───── TEXT SHOWN
In [1]:
import nltk
from nltk.tokenize import word_tokenize
from collections import defaultdict
import pandas as pd

# Download necessary NLTK data
nltk.download('punkt', quiet=True)


True

In [2]:
def compute_ngrams(text):
    """
    Compute unigram and bigram counts from the input text.

    Args:
        text (str): The input text to analyze.

    Returns:
        tuple: A tuple containing dictionaries of unigram and bigram counts.
    """
    tokens = ['<s>'] + word_tokenize(text.lower()) + ['</s>']

    unigrams = defaultdict(int)
    bigrams = defaultdict(int)

    for token in tokens:
        unigrams[token] += 1

    for i in range(len(tokens) - 1):
        bigrams[(tokens[i], tokens[i+1])] += 1

    return unigrams, bigrams

def compute_probabilities(unigrams, bigrams):
    """
    Compute unigram and bigram probabilities.

    Args:
        unigrams (dict): Dictionary of unigram counts.
        bigrams (dict): Dictionary of bigram counts.

    Returns:
        tuple: A tuple containing dictionaries of unigram and bigram probabilities.
    """
    total_unigrams = sum(unigrams.values())
──────────
───── SUPPLIED INFORMATION
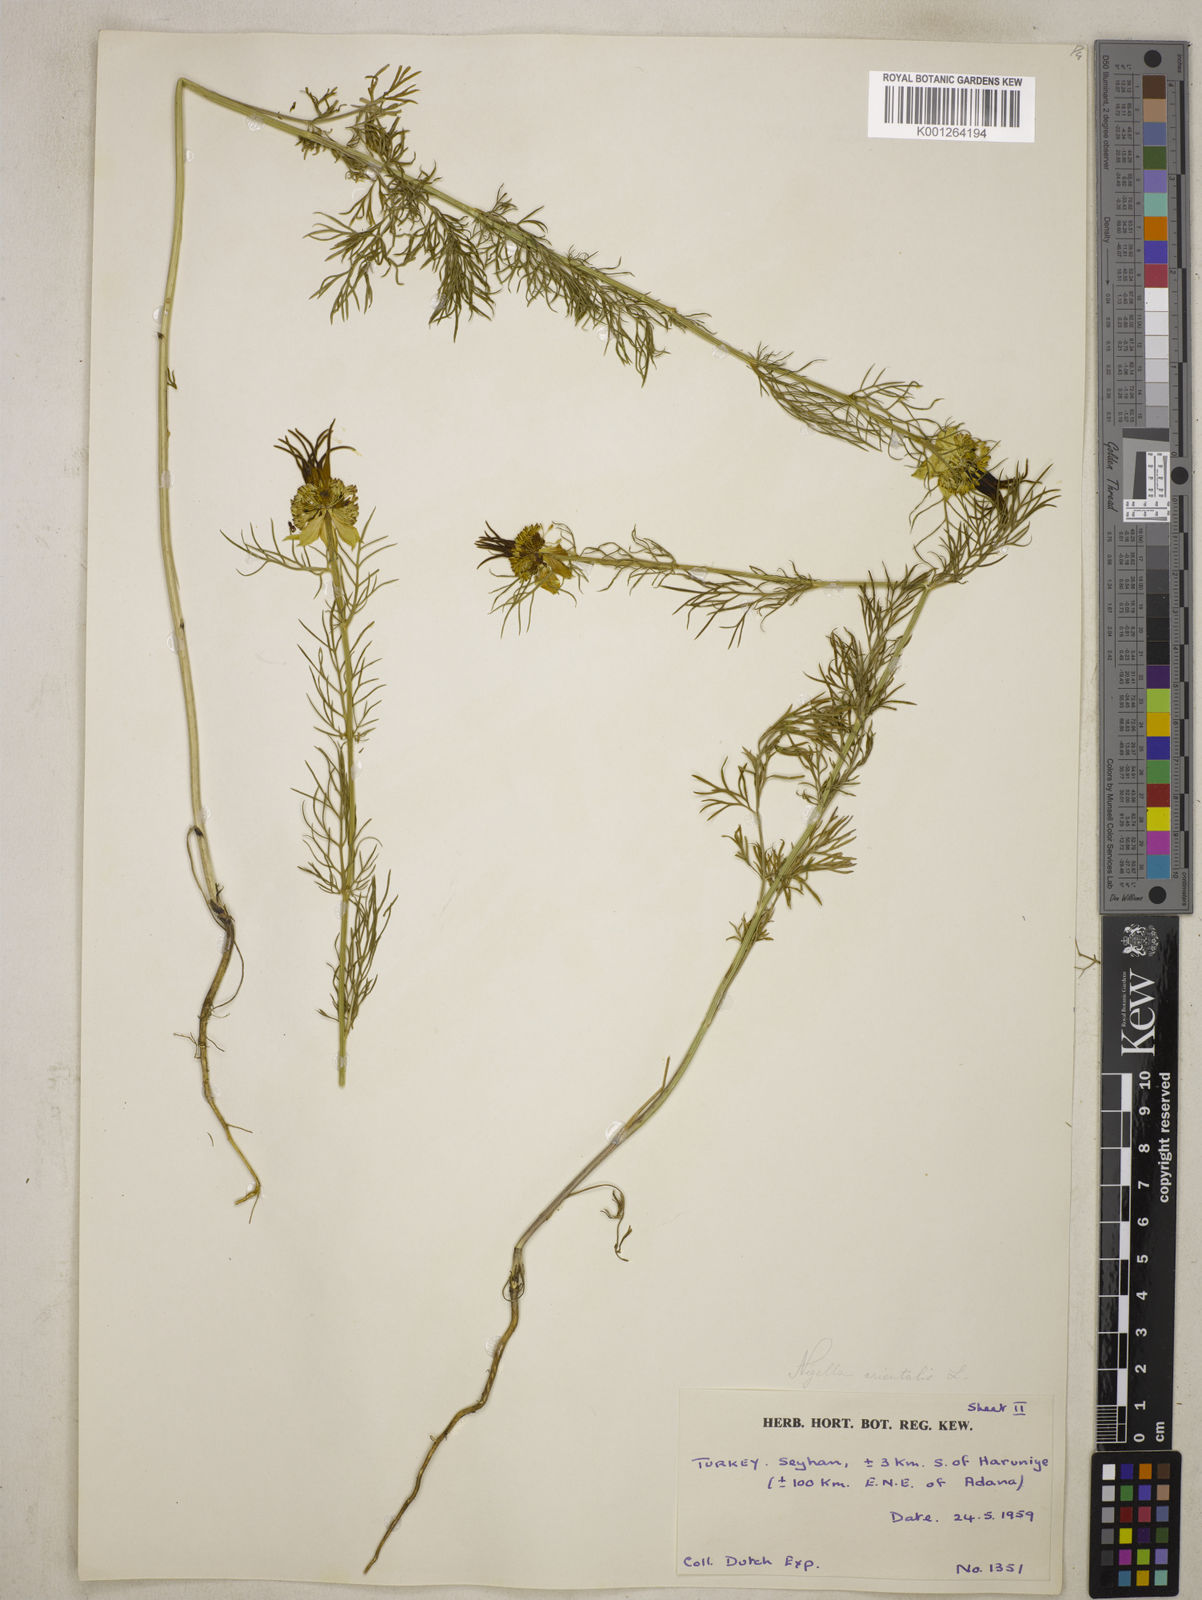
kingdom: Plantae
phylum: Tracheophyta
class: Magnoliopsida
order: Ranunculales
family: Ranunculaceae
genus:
──────────
GIVEN EXERCISE 1.
Repeat everything in the n-gram notebook from "Compute unigram and bigram counts" down to "bigrams = defaultdict(int)".
GIVEN EXERCISE 2.
Which import statements appear in the n-gram notebook?
GIVEN EXERCISE 3.
Carry the n-gram notebook forward from the point where it stops.
This material has no connection to the n-gram notebook.

EXERCISE RESPONSE 1.
Compute unigram and bigram counts from the input text.

    Args:
        text (str): The input text to analyze.

    Returns:
        tuple: A tuple containing dictionaries of unigram and bigram counts.
    """
    tokens = ['<s>'] + word_tokenize(text.lower()) + ['</s>']

    unigrams = defaultdict(int)
    bigrams = defaultdict(int)

EXERCISE RESPONSE 2.
- import nltk
- from nltk.tokenize import word_tokenize
- from collections import defaultdict
- import pandas as pd

EXERCISE RESPONSE 3.
    unigram_probs = {}
    bigram_probs = {}

    for token, count in unigrams.items():
        unigram_probs[token] = count / total_unigrams

    for (token1, token2), count in bigrams.items():
        bigram_probs[(token1, token2)] = count / unigrams[token1]

    return unigram_probs, bigram_probs


In [3]:
# Example text
text = "The quick brown fox jumps over the lazy dog."
# Uncomment the line below to input text manually
# text = input("Enter text for analysis: ")


In [4]:
unigrams, bigrams = compute_ngrams(text)
unigram_probs, bigram_probs = compute_probabilities(unigrams, bigrams)


In [5]:
# Create a DataFrame for unigrams
unigram_df = pd.DataFrame(list(unigram_probs.items()), columns=['Unigram', 'Probability'])
unigram_df = unigram_df.sort_values(by='Probability', ascending=False).reset_index(drop=True)

print("Unigram Probabilities:")
display(unigram_df)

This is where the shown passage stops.